# [What you are asked to do]
Search the listing below for the line containing "(o *CloudmgrcommonIaasResource) SetProjectList(v". From there through the line containing "### HasRegionCode", transcribe every line exactly, both ends included.

------ Record excerpts ------

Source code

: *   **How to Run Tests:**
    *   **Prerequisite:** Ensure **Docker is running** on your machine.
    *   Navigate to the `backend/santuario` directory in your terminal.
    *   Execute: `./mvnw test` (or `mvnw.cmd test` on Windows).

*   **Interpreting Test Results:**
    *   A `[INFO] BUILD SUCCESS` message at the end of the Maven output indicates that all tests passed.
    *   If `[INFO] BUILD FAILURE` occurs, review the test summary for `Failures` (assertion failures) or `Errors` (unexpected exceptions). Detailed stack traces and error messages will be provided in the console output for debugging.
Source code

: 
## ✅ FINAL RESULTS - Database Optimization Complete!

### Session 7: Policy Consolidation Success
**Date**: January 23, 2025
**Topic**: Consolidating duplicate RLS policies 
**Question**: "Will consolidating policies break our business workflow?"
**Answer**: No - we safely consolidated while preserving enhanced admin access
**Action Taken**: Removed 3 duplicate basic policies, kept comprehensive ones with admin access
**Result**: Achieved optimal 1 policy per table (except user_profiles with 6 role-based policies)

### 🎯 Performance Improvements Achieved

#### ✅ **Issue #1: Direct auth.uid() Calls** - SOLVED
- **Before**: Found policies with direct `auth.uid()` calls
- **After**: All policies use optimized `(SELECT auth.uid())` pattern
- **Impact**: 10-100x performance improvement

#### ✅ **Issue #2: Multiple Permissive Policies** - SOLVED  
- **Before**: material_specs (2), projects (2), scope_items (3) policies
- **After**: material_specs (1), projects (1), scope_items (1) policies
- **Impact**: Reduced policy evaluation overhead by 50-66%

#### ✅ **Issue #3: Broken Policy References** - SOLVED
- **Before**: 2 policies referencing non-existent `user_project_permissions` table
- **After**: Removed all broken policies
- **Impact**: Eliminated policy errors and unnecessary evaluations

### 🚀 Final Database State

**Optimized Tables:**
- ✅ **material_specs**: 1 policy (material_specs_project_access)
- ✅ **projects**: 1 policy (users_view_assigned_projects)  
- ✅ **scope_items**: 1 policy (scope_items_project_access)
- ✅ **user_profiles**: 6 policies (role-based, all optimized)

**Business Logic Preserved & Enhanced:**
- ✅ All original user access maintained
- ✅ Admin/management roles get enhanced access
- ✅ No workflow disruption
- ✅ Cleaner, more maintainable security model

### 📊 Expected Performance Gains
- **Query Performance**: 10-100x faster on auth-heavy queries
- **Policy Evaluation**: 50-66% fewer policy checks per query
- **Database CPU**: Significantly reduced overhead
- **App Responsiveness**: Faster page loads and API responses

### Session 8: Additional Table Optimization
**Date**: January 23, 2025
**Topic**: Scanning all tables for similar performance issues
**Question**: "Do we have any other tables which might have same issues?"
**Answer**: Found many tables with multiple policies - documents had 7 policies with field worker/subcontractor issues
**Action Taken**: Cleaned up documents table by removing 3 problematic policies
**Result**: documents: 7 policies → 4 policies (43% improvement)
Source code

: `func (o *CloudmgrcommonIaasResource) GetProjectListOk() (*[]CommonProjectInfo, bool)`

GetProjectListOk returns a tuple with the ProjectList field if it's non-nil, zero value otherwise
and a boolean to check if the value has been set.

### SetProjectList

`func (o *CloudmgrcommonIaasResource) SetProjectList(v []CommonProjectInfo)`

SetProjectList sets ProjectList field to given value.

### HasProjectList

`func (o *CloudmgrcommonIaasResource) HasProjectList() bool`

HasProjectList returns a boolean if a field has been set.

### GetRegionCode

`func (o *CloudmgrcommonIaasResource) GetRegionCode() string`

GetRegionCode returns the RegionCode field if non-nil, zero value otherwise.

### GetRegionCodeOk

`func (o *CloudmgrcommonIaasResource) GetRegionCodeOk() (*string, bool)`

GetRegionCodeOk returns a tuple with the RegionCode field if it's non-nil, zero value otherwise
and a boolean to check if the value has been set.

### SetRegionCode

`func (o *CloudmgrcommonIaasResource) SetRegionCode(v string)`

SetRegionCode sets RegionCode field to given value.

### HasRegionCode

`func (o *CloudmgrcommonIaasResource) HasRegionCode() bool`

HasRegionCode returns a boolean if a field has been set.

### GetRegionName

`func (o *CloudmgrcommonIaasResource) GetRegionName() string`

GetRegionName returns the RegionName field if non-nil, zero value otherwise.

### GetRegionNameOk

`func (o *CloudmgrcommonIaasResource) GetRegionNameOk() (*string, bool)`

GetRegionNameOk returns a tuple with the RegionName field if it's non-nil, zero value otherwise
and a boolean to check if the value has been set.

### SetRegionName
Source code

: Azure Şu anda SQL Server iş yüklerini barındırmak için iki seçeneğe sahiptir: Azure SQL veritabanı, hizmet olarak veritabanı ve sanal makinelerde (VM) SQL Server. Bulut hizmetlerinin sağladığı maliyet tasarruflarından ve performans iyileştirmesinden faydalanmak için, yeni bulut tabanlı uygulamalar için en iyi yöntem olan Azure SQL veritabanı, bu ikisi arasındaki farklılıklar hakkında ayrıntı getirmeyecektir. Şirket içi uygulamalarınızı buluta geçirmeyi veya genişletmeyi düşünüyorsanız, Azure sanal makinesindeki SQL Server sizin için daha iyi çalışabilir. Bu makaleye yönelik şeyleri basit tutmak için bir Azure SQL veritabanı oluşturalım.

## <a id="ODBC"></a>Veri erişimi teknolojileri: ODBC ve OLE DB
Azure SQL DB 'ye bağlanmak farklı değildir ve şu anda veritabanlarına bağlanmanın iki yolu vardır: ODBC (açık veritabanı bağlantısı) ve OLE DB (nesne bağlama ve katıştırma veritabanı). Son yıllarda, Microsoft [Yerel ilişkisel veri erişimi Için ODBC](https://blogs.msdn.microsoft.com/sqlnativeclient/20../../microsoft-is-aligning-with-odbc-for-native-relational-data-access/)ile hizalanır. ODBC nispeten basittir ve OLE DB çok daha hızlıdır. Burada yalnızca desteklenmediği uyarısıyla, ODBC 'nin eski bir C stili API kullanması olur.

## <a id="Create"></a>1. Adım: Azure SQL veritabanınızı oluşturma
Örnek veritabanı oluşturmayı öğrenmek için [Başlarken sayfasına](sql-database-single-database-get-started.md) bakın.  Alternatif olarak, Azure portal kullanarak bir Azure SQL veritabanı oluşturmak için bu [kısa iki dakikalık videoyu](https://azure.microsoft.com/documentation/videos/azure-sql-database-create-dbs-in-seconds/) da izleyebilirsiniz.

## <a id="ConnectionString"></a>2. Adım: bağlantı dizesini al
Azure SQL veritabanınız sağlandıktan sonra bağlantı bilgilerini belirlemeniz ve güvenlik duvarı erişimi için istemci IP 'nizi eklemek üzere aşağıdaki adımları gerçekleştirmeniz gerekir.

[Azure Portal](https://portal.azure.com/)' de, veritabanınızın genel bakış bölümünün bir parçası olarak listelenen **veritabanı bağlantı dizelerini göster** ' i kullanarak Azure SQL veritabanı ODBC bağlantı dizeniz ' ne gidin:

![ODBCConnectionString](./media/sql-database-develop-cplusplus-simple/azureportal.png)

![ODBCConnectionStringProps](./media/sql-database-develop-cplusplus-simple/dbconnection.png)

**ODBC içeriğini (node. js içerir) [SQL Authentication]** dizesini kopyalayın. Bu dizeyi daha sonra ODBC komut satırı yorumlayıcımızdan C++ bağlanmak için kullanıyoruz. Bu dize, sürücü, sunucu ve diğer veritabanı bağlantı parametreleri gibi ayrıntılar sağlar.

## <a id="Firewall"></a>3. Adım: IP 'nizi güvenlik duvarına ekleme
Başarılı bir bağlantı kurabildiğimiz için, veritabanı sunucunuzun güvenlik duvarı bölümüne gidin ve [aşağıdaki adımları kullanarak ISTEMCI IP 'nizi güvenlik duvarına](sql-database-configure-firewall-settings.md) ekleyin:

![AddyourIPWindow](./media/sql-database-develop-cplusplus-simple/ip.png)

------

# [Output below]
`func (o *CloudmgrcommonIaasResource) SetProjectList(v []CommonProjectInfo)`

SetProjectList sets ProjectList field to given value.

### HasProjectList

`func (o *CloudmgrcommonIaasResource) HasProjectList() bool`

HasProjectList returns a boolean if a field has been set.

### GetRegionCode

`func (o *CloudmgrcommonIaasResource) GetRegionCode() string`

GetRegionCode returns the RegionCode field if non-nil, zero value otherwise.

### GetRegionCodeOk

`func (o *CloudmgrcommonIaasResource) GetRegionCodeOk() (*string, bool)`

GetRegionCodeOk returns a tuple with the RegionCode field if it's non-nil, zero value otherwise
and a boolean to check if the value has been set.

### SetRegionCode

`func (o *CloudmgrcommonIaasResource) SetRegionCode(v string)`

SetRegionCode sets RegionCode field to given value.

### HasRegionCode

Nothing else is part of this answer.